What you are asked to do: Could you render every line of the rows below as a JSON list of strings, with one string per line and the blank lines left out?
- - -
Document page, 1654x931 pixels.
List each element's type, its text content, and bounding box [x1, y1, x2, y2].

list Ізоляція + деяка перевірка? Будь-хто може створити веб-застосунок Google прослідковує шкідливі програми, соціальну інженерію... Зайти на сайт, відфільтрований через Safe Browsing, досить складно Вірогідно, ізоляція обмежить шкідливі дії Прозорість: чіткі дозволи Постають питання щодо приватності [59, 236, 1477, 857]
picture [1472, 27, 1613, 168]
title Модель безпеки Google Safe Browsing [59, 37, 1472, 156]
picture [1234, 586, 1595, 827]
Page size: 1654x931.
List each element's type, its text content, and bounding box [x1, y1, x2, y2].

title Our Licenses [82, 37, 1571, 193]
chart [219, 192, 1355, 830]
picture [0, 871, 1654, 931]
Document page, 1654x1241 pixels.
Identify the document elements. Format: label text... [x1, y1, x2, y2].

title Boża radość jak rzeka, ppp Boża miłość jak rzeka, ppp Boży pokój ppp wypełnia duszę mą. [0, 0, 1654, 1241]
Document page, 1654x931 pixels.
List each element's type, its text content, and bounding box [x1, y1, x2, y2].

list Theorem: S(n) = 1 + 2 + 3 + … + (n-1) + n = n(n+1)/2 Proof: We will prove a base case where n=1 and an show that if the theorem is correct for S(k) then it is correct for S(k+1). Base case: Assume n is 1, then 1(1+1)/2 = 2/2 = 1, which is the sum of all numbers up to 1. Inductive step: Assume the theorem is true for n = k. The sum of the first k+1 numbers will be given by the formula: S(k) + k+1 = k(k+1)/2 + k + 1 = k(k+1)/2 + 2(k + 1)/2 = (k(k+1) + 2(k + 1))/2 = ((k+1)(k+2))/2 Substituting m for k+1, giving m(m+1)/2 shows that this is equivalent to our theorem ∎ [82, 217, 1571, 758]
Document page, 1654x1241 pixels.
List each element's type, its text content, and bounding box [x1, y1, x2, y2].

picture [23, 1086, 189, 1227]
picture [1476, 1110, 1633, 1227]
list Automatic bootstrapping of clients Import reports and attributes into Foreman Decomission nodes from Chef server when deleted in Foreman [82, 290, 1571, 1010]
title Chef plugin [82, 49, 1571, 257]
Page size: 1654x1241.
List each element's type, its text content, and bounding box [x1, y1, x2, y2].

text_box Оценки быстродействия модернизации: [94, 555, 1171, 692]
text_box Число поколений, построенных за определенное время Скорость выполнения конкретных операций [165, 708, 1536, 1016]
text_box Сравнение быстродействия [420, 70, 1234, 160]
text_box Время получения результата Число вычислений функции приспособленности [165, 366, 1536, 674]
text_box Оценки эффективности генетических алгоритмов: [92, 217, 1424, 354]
- - -
Task result:
[
  "Document page, 1654x931 pixels.",
  "List each element's type, its text content, and bounding box [x1, y1, x2, y2].",
  "list Ізоляція + деяка перевірка? Будь-хто може створити веб-застосунок Google прослідковує шкідливі програми, соціальну інженерію... Зайти на сайт, відфільтрований через Safe Browsing, досить складно Вірогідно, ізоляція обмежить шкідливі дії Прозорість: чіткі дозволи Постають питання щодо приватності [59, 236, 1477, 857]",
  "picture [1472, 27, 1613, 168]",
  "title Модель безпеки Google Safe Browsing [59, 37, 1472, 156]",
  "picture [1234, 586, 1595, 827]",
  "Page size: 1654x931.",
  "List each element's type, its text content, and bounding box [x1, y1, x2, y2].",
  "title Our Licenses [82, 37, 1571, 193]",
  "chart [219, 192, 1355, 830]",
  "picture [0, 871, 1654, 931]",
  "Document page, 1654x1241 pixels.",
  "Identify the document elements. Format: label text... [x1, y1, x2, y2].",
  "title Boża radość jak rzeka, ppp Boża miłość jak rzeka, ppp Boży pokój ppp wypełnia duszę mą. [0, 0, 1654, 1241]",
  "Document page, 1654x931 pixels.",
  "List each element's type, its text content, and bounding box [x1, y1, x2, y2].",
  "list Theorem: S(n) = 1 + 2 + 3 + … + (n-1) + n = n(n+1)/2 Proof: We will prove a base case where n=1 and an show that if the theorem is correct for S(k) then it is correct for S(k+1). Base case: Assume n is 1, then 1(1+1)/2 = 2/2 = 1, which is the sum of all numbers up to 1. Inductive step: Assume the theorem is true for n = k. The sum of the first k+1 numbers will be given by the formula: S(k) + k+1 = k(k+1)/2 + k + 1 = k(k+1)/2 + 2(k + 1)/2 = (k(k+1) + 2(k + 1))/2 = ((k+1)(k+2))/2 Substituting m for k+1, giving m(m+1)/2 shows that this is equivalent to our theorem ∎ [82, 217, 1571, 758]",
  "Document page, 1654x1241 pixels.",
  "List each element's type, its text content, and bounding box [x1, y1, x2, y2].",
  "picture [23, 1086, 189, 1227]",
  "picture [1476, 1110, 1633, 1227]",
  "list Automatic bootstrapping of clients Import reports and attributes into Foreman Decomission nodes from Chef server when deleted in Foreman [82, 290, 1571, 1010]",
  "title Chef plugin [82, 49, 1571, 257]",
  "Page size: 1654x1241.",
  "List each element's type, its text content, and bounding box [x1, y1, x2, y2].",
  "text_box Оценки быстродействия модернизации: [94, 555, 1171, 692]",
  "text_box Число поколений, построенных за определенное время Скорость выполнения конкретных операций [165, 708, 1536, 1016]",
  "text_box Сравнение быстродействия [420, 70, 1234, 160]",
  "text_box Время получения результата Число вычислений функции приспособленности [165, 366, 1536, 674]",
  "text_box Оценки эффективности генетических алгоритмов: [92, 217, 1424, 354]"
]